The president’s fiscal year (FY) 2017 budget request for nearly $420 billion in 10-year Medicare payment cuts to providers “would jeopardize hospitals’ ability to keep the promise of maintaining access to vital health care services,” the AHA said last week.

On a more positive note for hospitals, the Feb. 9 budget request seeks an additional $27.6 billion over 10 years for Medicaid and the Children’s Health Insurance Program (CHIP) – a move welcomed by the AHA.

The president’s budget request is not expected to gain much traction on Capitol Hill. Still, there’s the possibility that the president’s proposals to cut providers’ Medicare payments could become legislative fodder for some lawmakers on Capitol Hill – as was the case with last year’s budget proposal to equalize site-of-service payment between hospital outpatient departments (HOPD) and physicians’ offices.

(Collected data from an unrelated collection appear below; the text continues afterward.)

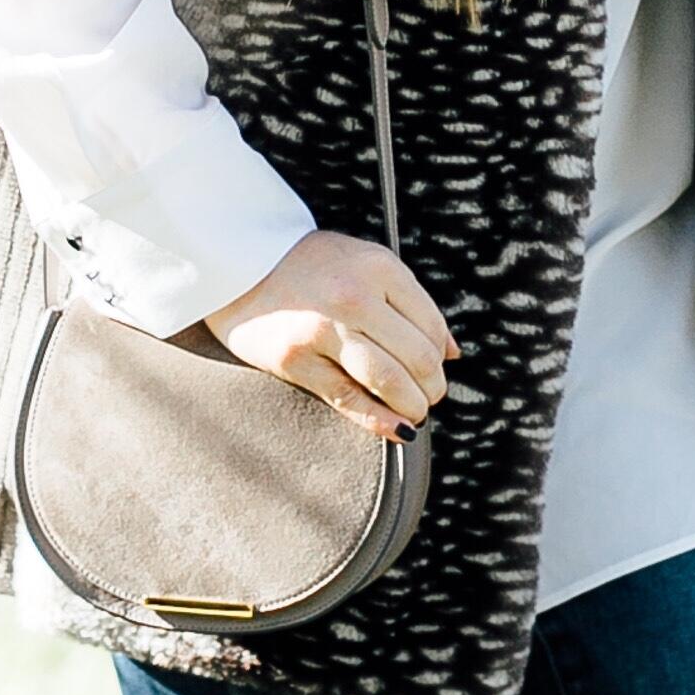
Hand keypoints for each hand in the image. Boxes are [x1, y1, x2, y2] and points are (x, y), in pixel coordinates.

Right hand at [206, 231, 456, 439]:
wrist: (240, 264)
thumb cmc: (313, 267)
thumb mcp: (366, 264)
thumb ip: (410, 303)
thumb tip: (453, 353)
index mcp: (378, 267)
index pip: (431, 325)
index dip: (440, 356)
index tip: (435, 369)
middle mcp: (354, 295)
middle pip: (417, 357)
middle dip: (431, 386)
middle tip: (428, 396)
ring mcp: (323, 329)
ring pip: (389, 381)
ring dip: (412, 406)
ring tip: (414, 412)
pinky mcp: (296, 360)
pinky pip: (349, 399)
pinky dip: (379, 421)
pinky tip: (396, 429)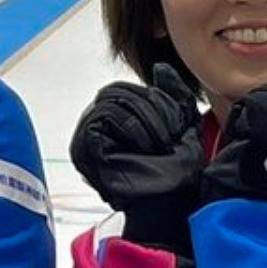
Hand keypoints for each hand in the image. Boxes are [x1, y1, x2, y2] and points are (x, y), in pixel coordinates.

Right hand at [70, 64, 202, 252]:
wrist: (172, 199)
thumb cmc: (177, 169)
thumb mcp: (183, 123)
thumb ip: (173, 94)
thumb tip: (161, 68)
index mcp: (117, 118)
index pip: (129, 89)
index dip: (156, 101)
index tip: (175, 128)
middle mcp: (97, 125)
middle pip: (118, 91)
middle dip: (152, 110)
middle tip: (167, 138)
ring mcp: (87, 136)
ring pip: (112, 101)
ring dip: (144, 122)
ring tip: (156, 146)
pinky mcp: (84, 147)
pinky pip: (103, 117)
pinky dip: (131, 129)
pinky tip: (143, 149)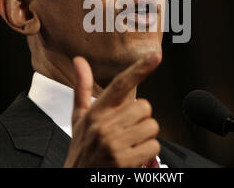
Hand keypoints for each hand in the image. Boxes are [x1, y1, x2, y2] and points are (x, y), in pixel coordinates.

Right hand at [63, 53, 161, 167]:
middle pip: (144, 107)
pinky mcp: (124, 161)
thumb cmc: (82, 147)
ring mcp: (113, 144)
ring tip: (129, 142)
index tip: (155, 57)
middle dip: (141, 118)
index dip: (139, 69)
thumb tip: (79, 61)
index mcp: (95, 112)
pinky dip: (148, 151)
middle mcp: (103, 126)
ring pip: (151, 126)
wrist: (78, 179)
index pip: (120, 85)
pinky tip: (133, 155)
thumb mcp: (79, 117)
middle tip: (126, 129)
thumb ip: (83, 88)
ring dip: (146, 136)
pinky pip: (153, 146)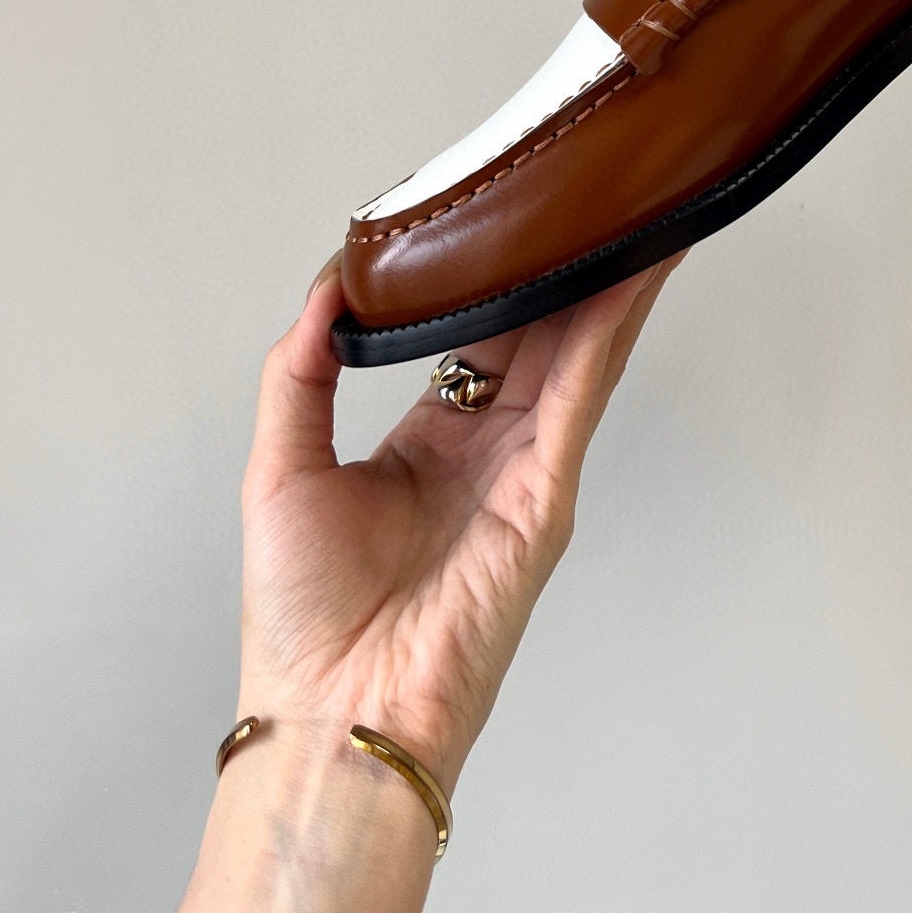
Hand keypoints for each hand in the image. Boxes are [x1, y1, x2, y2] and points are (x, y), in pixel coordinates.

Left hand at [238, 257, 683, 791]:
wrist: (331, 712)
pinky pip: (580, 396)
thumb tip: (326, 286)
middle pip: (542, 339)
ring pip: (578, 356)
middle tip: (590, 200)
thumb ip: (299, 371)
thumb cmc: (304, 619)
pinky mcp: (546, 495)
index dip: (500, 282)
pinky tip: (623, 278)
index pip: (481, 345)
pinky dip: (607, 333)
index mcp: (430, 446)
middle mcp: (487, 454)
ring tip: (631, 217)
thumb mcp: (279, 467)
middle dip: (568, 271)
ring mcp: (525, 473)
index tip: (510, 221)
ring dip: (607, 287)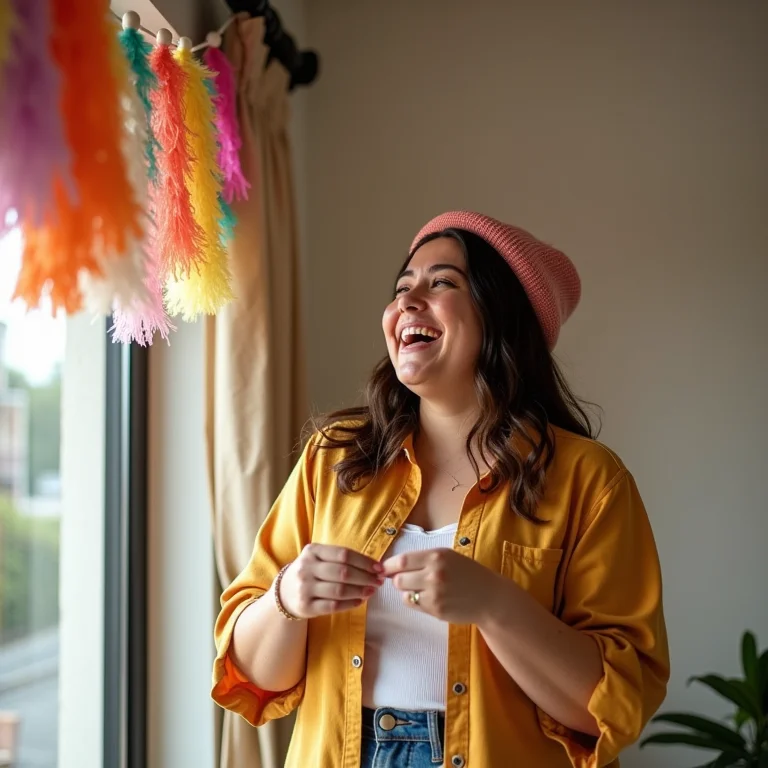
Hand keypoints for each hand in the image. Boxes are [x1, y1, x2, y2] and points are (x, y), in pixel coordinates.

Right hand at [279, 544, 383, 619]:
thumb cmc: (310, 572)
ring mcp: (304, 588)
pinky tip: (359, 601)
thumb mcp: (318, 558)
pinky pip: (332, 606)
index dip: (364, 561)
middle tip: (379, 581)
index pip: (343, 554)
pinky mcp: (306, 606)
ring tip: (372, 591)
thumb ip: (340, 559)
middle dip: (365, 577)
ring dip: (360, 591)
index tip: (379, 568)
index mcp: (312, 551)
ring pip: (339, 590)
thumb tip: (373, 566)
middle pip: (343, 572)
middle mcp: (306, 568)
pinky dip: (349, 604)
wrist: (284, 593)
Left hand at [382, 548, 499, 624]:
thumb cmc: (468, 573)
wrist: (489, 597)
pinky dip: (414, 601)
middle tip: (405, 579)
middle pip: (399, 578)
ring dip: (406, 591)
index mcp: (437, 556)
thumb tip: (394, 566)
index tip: (385, 568)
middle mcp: (434, 573)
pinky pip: (413, 605)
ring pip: (404, 593)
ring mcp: (434, 593)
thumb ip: (423, 559)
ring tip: (418, 588)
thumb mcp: (448, 557)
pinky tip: (426, 597)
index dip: (389, 565)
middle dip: (397, 579)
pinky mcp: (436, 610)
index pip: (402, 560)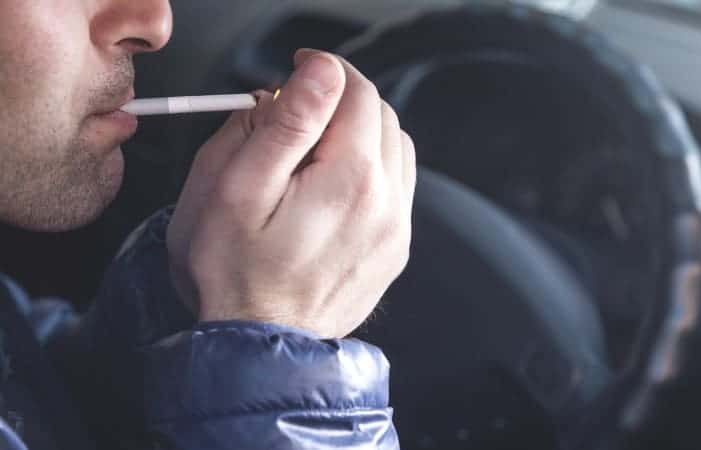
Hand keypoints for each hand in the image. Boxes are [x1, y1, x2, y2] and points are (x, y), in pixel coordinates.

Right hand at [166, 49, 415, 337]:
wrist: (258, 345)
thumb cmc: (233, 272)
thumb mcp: (236, 189)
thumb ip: (285, 123)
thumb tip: (321, 74)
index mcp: (349, 180)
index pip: (357, 92)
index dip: (325, 71)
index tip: (296, 71)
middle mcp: (386, 203)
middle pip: (381, 115)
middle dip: (341, 99)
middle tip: (296, 109)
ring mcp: (395, 229)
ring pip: (394, 147)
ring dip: (359, 130)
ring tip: (314, 146)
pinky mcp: (393, 247)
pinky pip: (397, 185)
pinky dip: (371, 165)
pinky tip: (334, 179)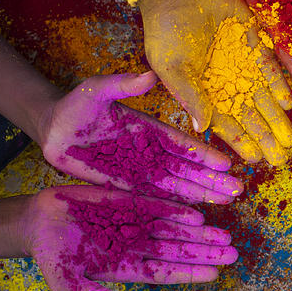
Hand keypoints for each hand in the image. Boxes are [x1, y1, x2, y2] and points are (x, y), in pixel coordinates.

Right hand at [22, 185, 237, 290]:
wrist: (36, 221)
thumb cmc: (50, 256)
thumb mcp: (66, 282)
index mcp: (126, 268)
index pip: (165, 273)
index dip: (190, 273)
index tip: (215, 274)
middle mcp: (136, 247)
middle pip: (178, 251)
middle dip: (206, 253)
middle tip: (233, 253)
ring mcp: (134, 224)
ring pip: (175, 230)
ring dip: (200, 233)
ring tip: (225, 235)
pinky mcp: (128, 202)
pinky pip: (158, 206)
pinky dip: (178, 210)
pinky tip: (199, 213)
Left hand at [40, 72, 243, 202]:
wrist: (53, 129)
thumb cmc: (75, 105)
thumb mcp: (97, 89)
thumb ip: (122, 84)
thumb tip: (150, 74)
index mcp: (149, 129)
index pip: (182, 144)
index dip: (204, 155)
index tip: (227, 163)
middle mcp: (150, 153)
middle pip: (187, 170)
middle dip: (212, 180)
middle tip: (239, 191)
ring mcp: (140, 171)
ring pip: (176, 187)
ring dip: (201, 195)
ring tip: (227, 203)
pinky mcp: (126, 187)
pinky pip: (154, 200)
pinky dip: (175, 207)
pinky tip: (195, 216)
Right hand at [140, 0, 291, 165]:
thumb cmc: (163, 27)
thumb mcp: (171, 66)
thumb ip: (190, 96)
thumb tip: (202, 129)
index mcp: (204, 89)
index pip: (226, 121)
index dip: (240, 141)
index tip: (255, 160)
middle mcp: (226, 79)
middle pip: (249, 112)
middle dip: (265, 135)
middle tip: (282, 157)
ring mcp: (241, 59)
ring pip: (263, 93)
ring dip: (276, 116)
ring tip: (290, 137)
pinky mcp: (254, 37)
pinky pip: (270, 64)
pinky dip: (279, 81)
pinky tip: (288, 101)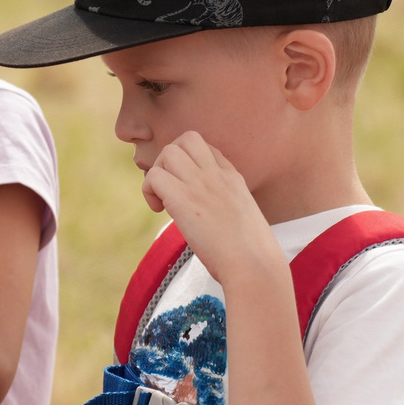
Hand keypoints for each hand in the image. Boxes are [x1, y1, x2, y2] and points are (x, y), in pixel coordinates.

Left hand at [141, 133, 281, 285]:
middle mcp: (217, 175)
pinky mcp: (184, 200)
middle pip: (187, 138)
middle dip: (170, 159)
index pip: (207, 149)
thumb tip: (212, 224)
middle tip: (171, 190)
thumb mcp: (243, 221)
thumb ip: (226, 210)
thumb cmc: (252, 256)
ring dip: (158, 173)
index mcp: (233, 178)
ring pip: (168, 152)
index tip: (189, 190)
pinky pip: (154, 177)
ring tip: (164, 200)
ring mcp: (201, 184)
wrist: (254, 266)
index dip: (191, 164)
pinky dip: (149, 191)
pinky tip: (160, 211)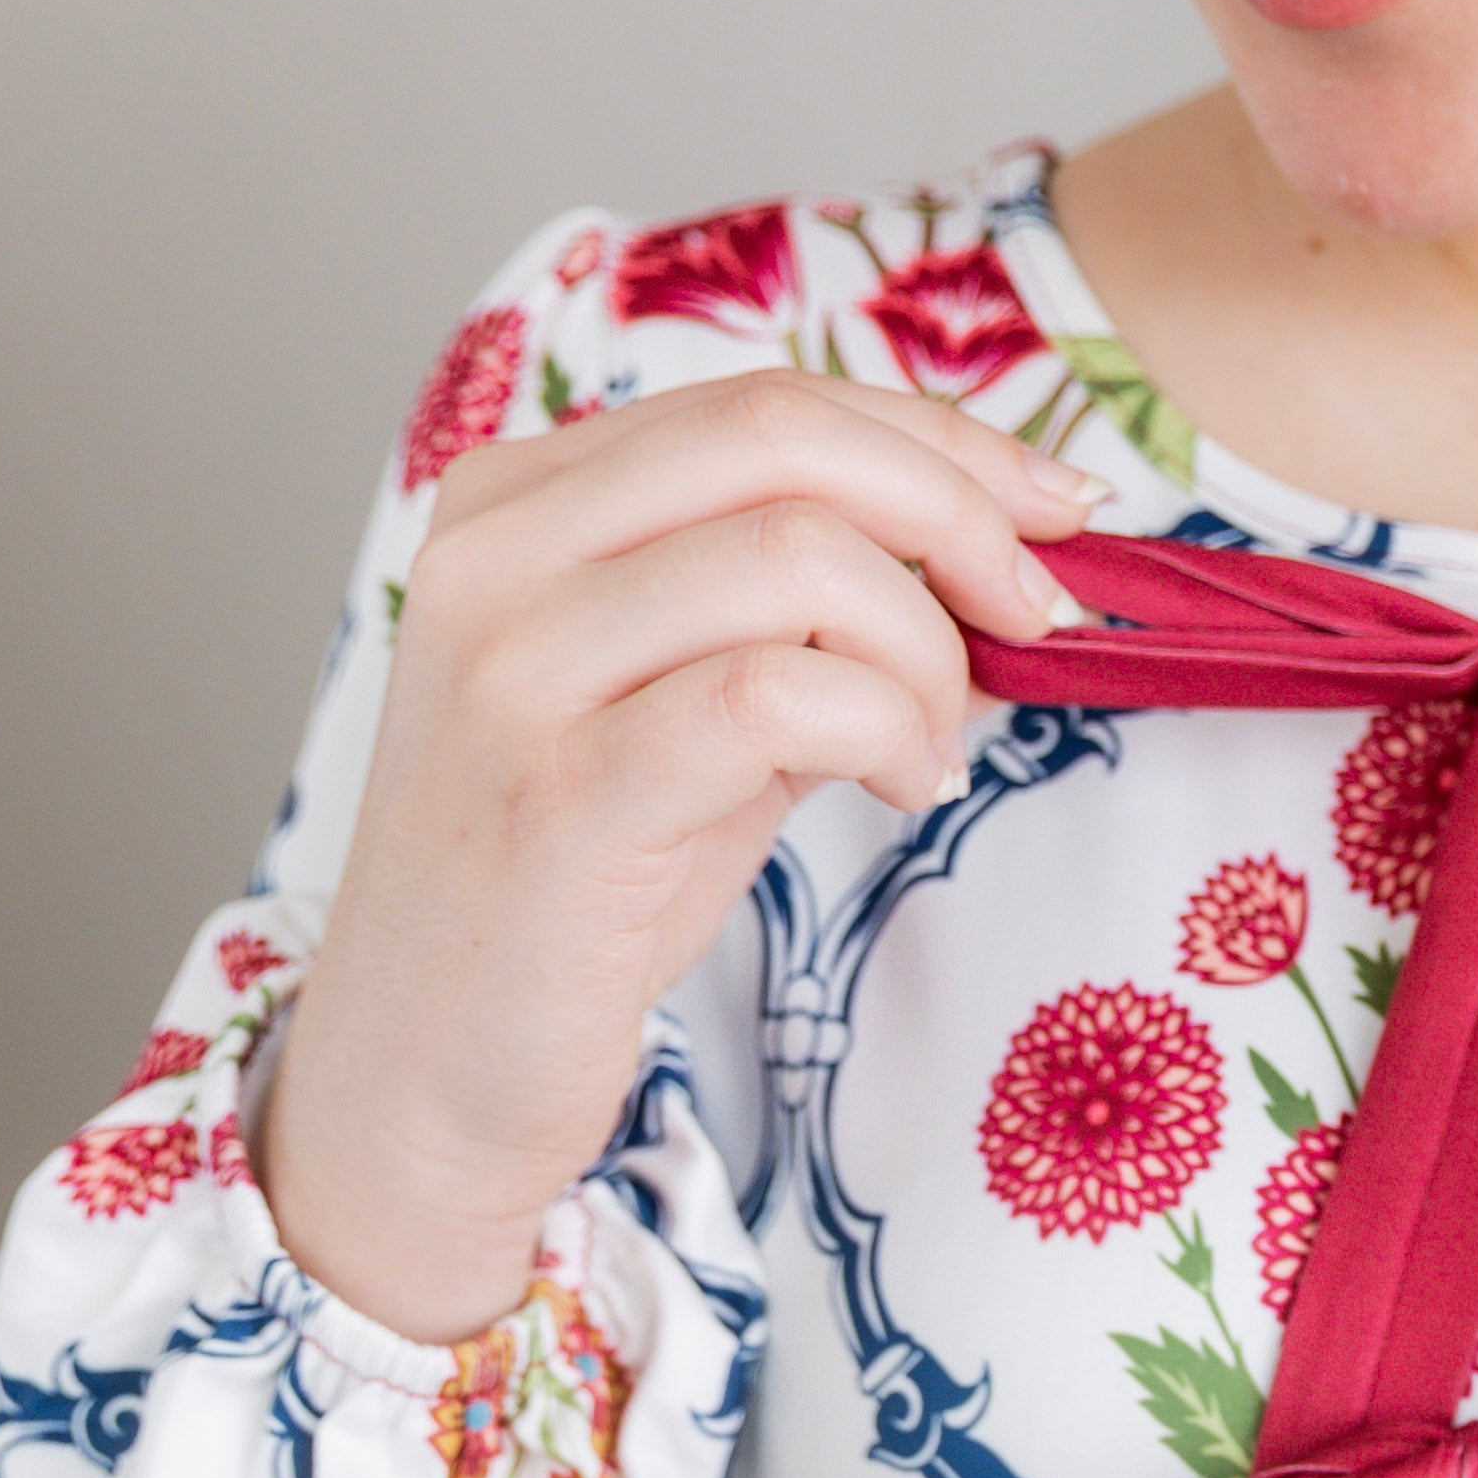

The FY 2016 budget proposal on site-neutral payment inspired negotiations late last year between Congress and the White House that led to a measure in the 2015 Bipartisan Budget Act – enacted in December – that excludes certain HOPDs from the facility fee under Medicare’s outpatient prospective payment system (see related story on page 1). The president’s FY 2017 budget does not propose any changes to the site-neutral payment policy.

Medicare

Among other Medicare-related changes, the president’s budget plan over 10 years would reduce bad debt payments to providers, including hospitals, by $32.9 billion; and lower critical access hospital (CAH) payments from 101% to 100% of reasonable costs for reductions of $1.7 billion. It would eliminate the CAH designation for hospitals located fewer than 10 miles from the nearest hospital for reductions of $880 million; and reduce and change how indirect medical education is paid by $17.8 billion over 10 years. 

The budget proposal also includes the following policy changes over 10 years:

  • Increases Teaching Health Centers’ graduate medical education (GME) payments by $527 million.
  • Reduces the payment updates for post-acute care providers by $86.6 billion.
  • Raises the “60% Rule” threshold for inpatient rehabilitation facilities back to 75% for reductions of $2.2 billion.
  • Implements bundled post-acute care payments for reductions of $9.9 billion.

The budget also provides $295 million in mandatory funding for Children’s GME in each of FYs 2017 through 2021 for a total of $1.47 billion.

The proposed Medicare “reductions are ill-advised at a time when Medicare and Medicaid do not cover the costs of caring for patients,” said Ashley Thompson, the AHA’s senior vice president for public policy analysis and development. “This budget proposal would strain the ability of teaching hospitals to train the next generation of physicians, would harm care for vulnerable populations in rural communities by reducing funding for critical access hospitals, and would limit vital specialized care delivered by post-acute care providers.”

But Thompson added that the budget’s proposed CHIP expansion and “promise to fund Medicaid expansion in states that have not yet done so are welcome news.”

AHA members received a Feb. 9 Special Bulletin with further details on the budget request. 

The release of the president’s budget kicks off the FY 2017 budget and appropriations process, which is expected to begin soon in the House. House Budget Committee Chairman Tom Price, R-Ga., intends to mark up a budget resolution this spring.